So, IF the protocol is

Peter and everyone,

The protocols which govern how things are managed at the Church of the Resurrection are based on the Status Quo established by a firman (Royal Decree) ratified in 1852. The Status Quo divided the various parts of the Church under the custodianship of the various factions, and decreed that some parts of the Church are "common ground", even though custodianship of it may belong to one particular faction.

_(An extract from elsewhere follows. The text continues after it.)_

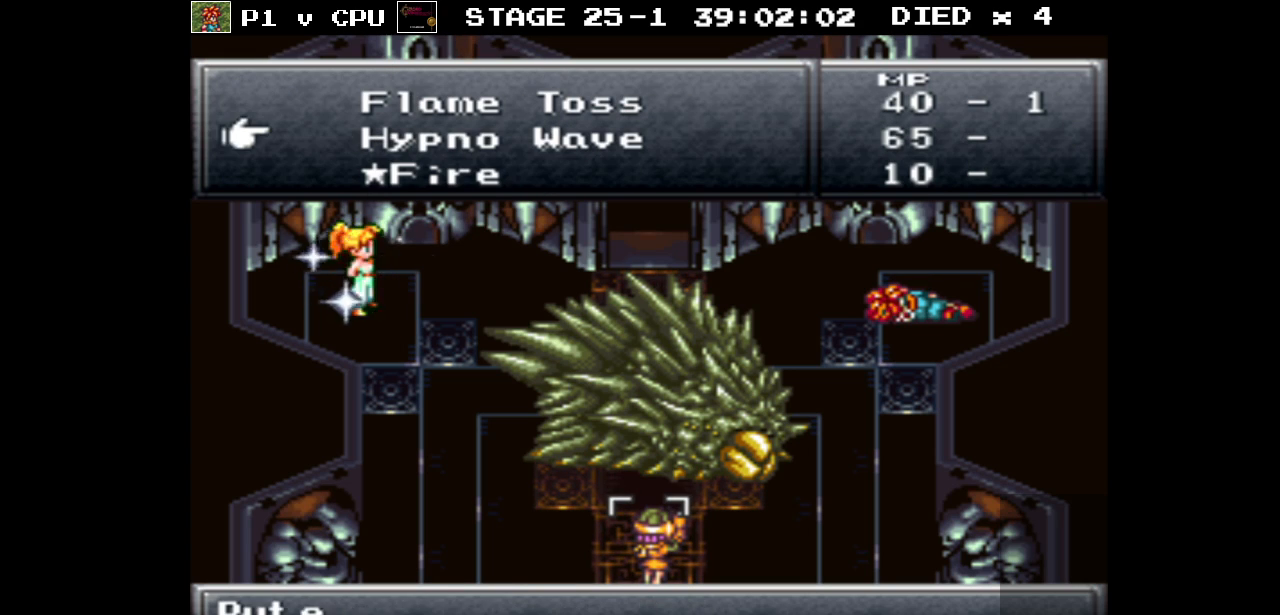
{"buttons": [], "events": [[117, "DPAD_DOWN", "up"], [233, "DPAD_DOWN", "down"], [367, "DPAD_DOWN", "up"]]}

For example, the doors and window ledges of the Church are "common ground" under the Status Quo, yet, the key to the door of the Church is held by the Moslem Joudeh family, a member of which must bring the key twice a day to the Church, hand it to a member of the Moslem Nusseibeh family who will unlock the door at the beginning of the day and lock it at the end of the day. The family's rights to do this date back to Saladin in AD1192.

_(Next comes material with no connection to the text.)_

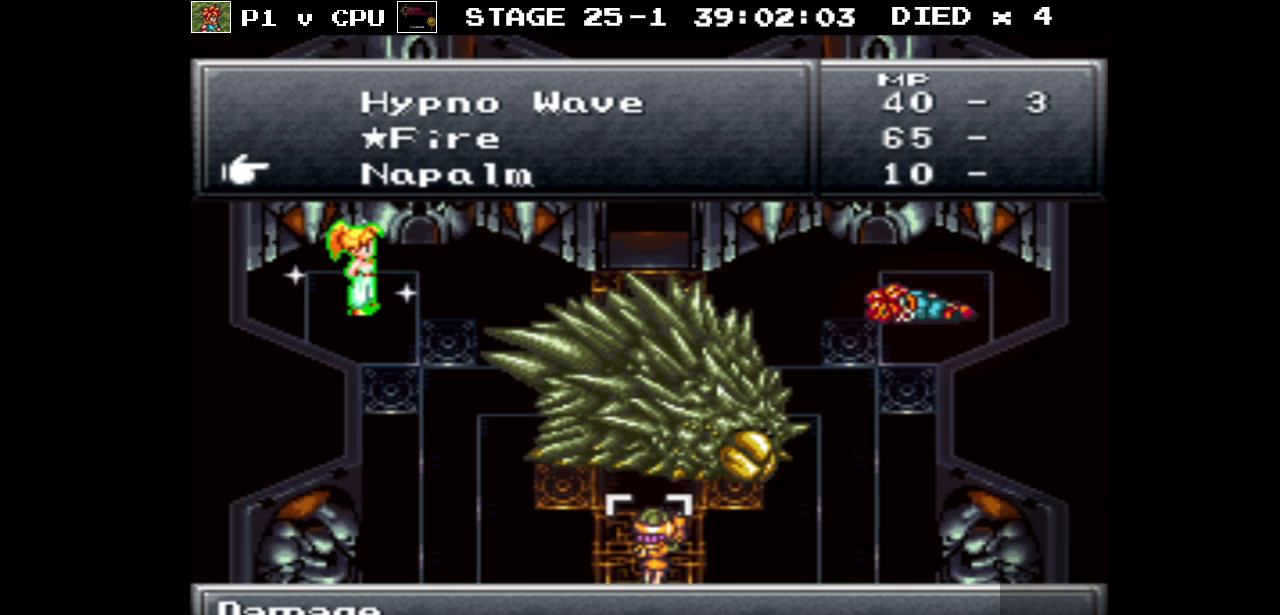
{"buttons": [], "events": []}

To give you an idea of how tense things are in the Status Quo, if you ever visit the Church of the Resurrection, you will see a wooden ladder on a window ledge above the main entrance door. This ladder has been there for at least 150 years, and has come to be called "The Immovable Ladder". Because the window ledges of the Church are common ground under the Status Quo, no one has dared to move the ladder for fear of upsetting others.

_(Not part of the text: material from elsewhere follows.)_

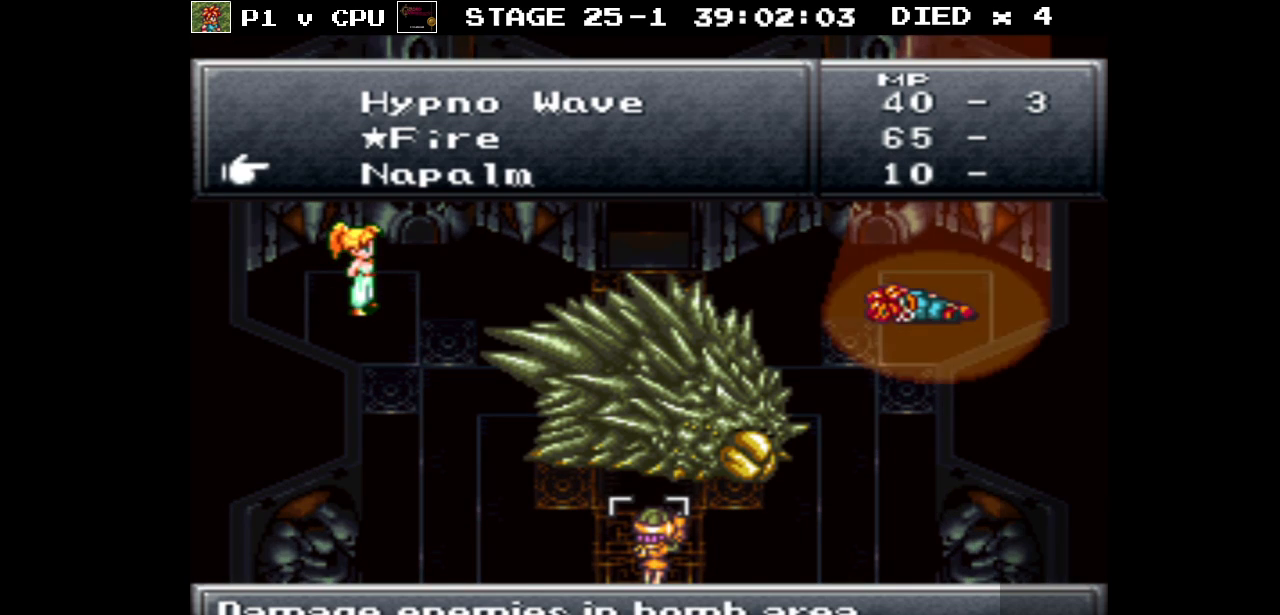
{"buttons": [], "events": []}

Here is a recent photo of the Immovable Ladder:



And here is a photo of it taken in 1890:


Under the Status Quo, an Ethiopian Monk sits on the roof of the Church on a chair to establish the Ethiopian Church's territory of the Church. In 2002, the monk moved his chair from it's agreed position under the Status Quo into the shade and this caused an incident which led to the hospitalization of 11 people!
« Last Edit: November 10, 2008, 06:51:51 PM by ozgeorge »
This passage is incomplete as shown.